Frans Timmermans kan het niet nalaten Yesilgöz af te tasten, cq. uit te nodigen om duidelijk te maken dat er compromissen nodig zijn om na de verkiezingen een kabinet te vormen. De fout die hij in de vorige campagne maakte om voortdurend Omtzigt ’t hof te maken in de hoop dat hij zich liet verleiden tot een verbintenis, maakt hij nu, zij het minder opzichtig, nog steeds, maar nu richting VVD. Het voortdurend hameren op de noodzaak van compromissen sluiten (‘Nederland is een land van compromissen’) is a) een open deur intrappen want iedereen weet dat wel en b) in een campagne contraproductief, omdat je al snel in de val trapt om zo’n compromis te noemen.

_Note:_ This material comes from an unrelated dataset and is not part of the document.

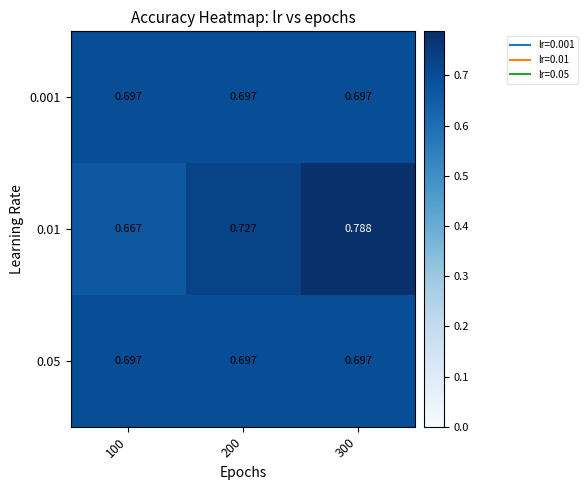

Count the number of data series in this chart.

3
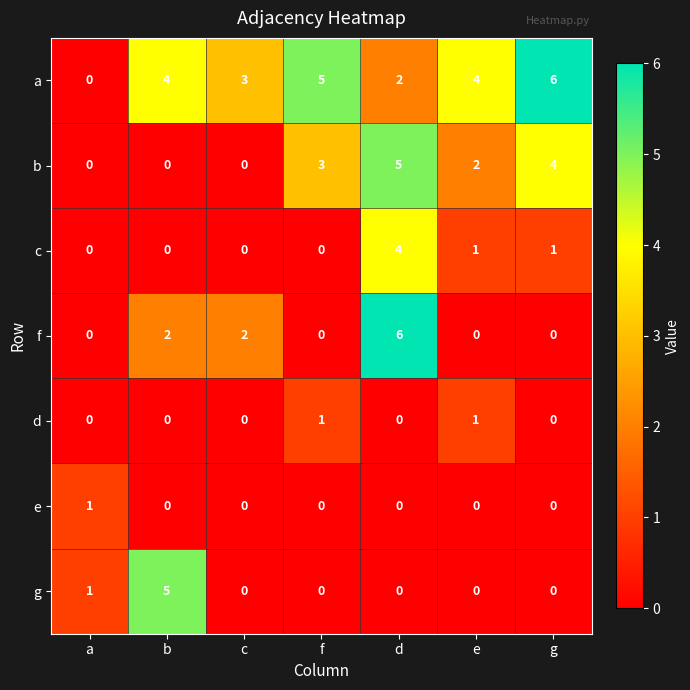

Between c and f, which series saw the biggest shift?

b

 Compromissen voor de verkiezingen?

Jesse Klaver trapte in zo’n val in een radio-interview van WNL, waarin hij stelde geen breekpunt te maken over het kopen van wapens van Israël als dat in de onderhandelingen na de verkiezingen aan de orde komt. ‘Geen breekpunt maken’ zijn andere woorden voor ‘bereid een compromis te sluiten’. Nogmaals: natuurlijk zullen er compromissen gesloten moeten worden, maar dat komt pas na de verkiezingen aan de orde. Dat is geen kiezersbedrog, want verreweg de meeste kiezers begrijpen dat. Maar wélke compromissen worden gesloten is van zoveel factoren afhankelijk (de verkiezingsuitslag, welke partijen zitten aan tafel, de reikwijdte, cq de balans en proportionaliteit met andere compromissen enz.) dat dit pas in onderhandelingen na de verkiezingen aan de orde kan komen. En het geval Israël is wel zo’n beetje het allerlaatste onderwerp, waar je vóór de verkiezingen dit soort uitlatingen over moet doen, gezien de groeiende afkeer van Netanyahu cs. in Nederland én de grote gevoeligheid die in achterban van GroenLinks/PvdA heerst op dit punt.

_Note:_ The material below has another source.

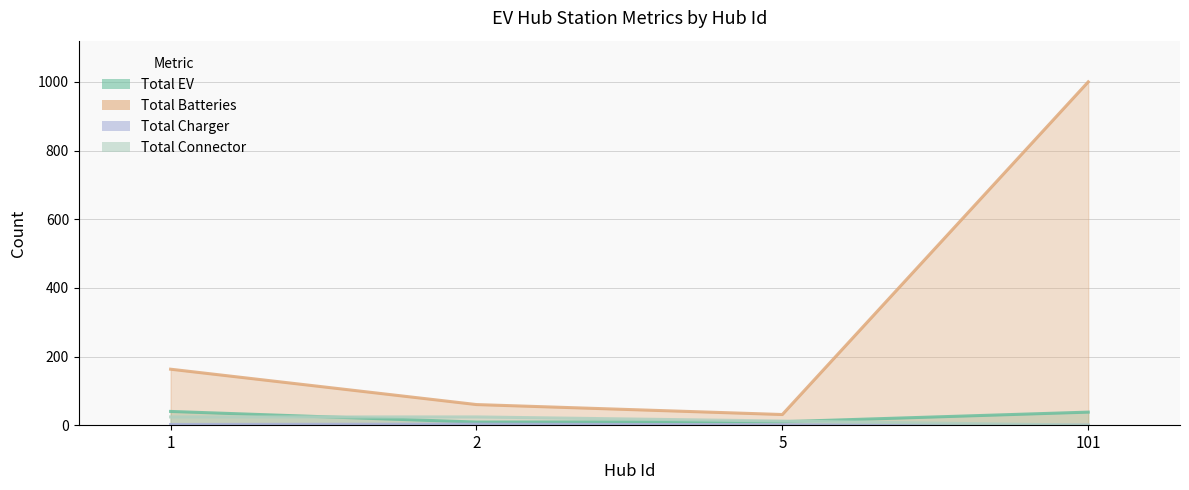

How many lines are shown in the chart?

4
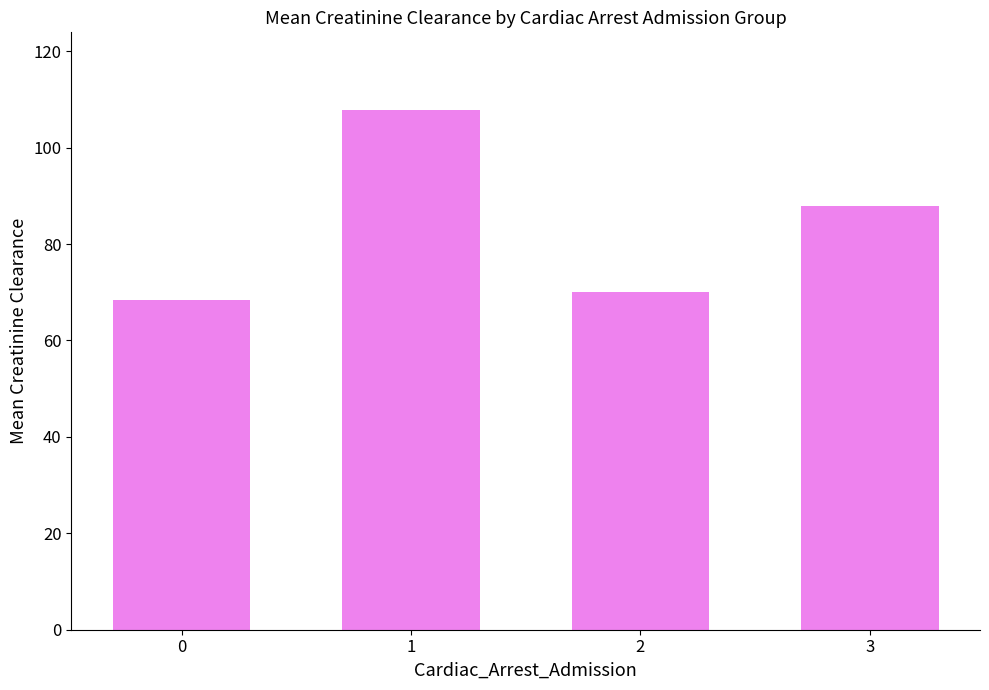

How many bars are there in total?

4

De krokodillentranen van de Telegraaf

Het derde wat me opviel deze week was het optreden van Wouter Bos, de voormalige partijleider van de PvdA die in 2006, toen er in de polls een linkse meerderheid in het verschiet lag, duidelijk liet weten niets te zien in linkse samenwerking. Bos liet zich in het praatprogramma Pauw & De Wit een paar keer ontvallen dat het GroenLinks/PvdA programma gewoon een klassiek PvdA-programma was. Om zo de ‘zorgen’ bij zijn tafelgenoten weg te nemen dat de PvdA door die radicale GroenLinksers was overgenomen. Een frame dat in rechts Nederland populair is. Allereerst moeten we nog afwachten hoe dat verkiezingsprogramma er uit gaat zien. Want er zijn vele amendementen ingediend die het concept-programma naar links trekken, en die op het congres van 27 september in stemming komen. Maar deze uitlating van Bos leiden tot een argwaan die vanaf het begin van de vrijpartij tussen PvdA en GroenLinks bij mij aanwezig is. Namelijk dat al die ‘oude’, rechtse, neo-liberale PvdA’ers, de Bossen, de Dijsselbloemen enz. ineens weer opduiken om rechts Nederland, aangevoerd door de Telegraaf, die ineens met stromen van krokodillentranen die oude PvdA toch zo mist, gerust te stellen.

 Drie keer áls

Áls in de campagne Timmermans zijn ambitie om premier te worden niet kan bedwingen en blijft hengelen naar de VVD, áls de topkandidaten zich laten verleiden tot vroegtijdige uitspraken over compromissen en áls de op macht beluste PvdA’ers hun afkeer tegen de vermeende radicale inbreng van GroenLinks in de media blijven rond toeteren, tsja dan vrees ik dat de peilingen blijven tegenvallen, en de uitslag idem dito.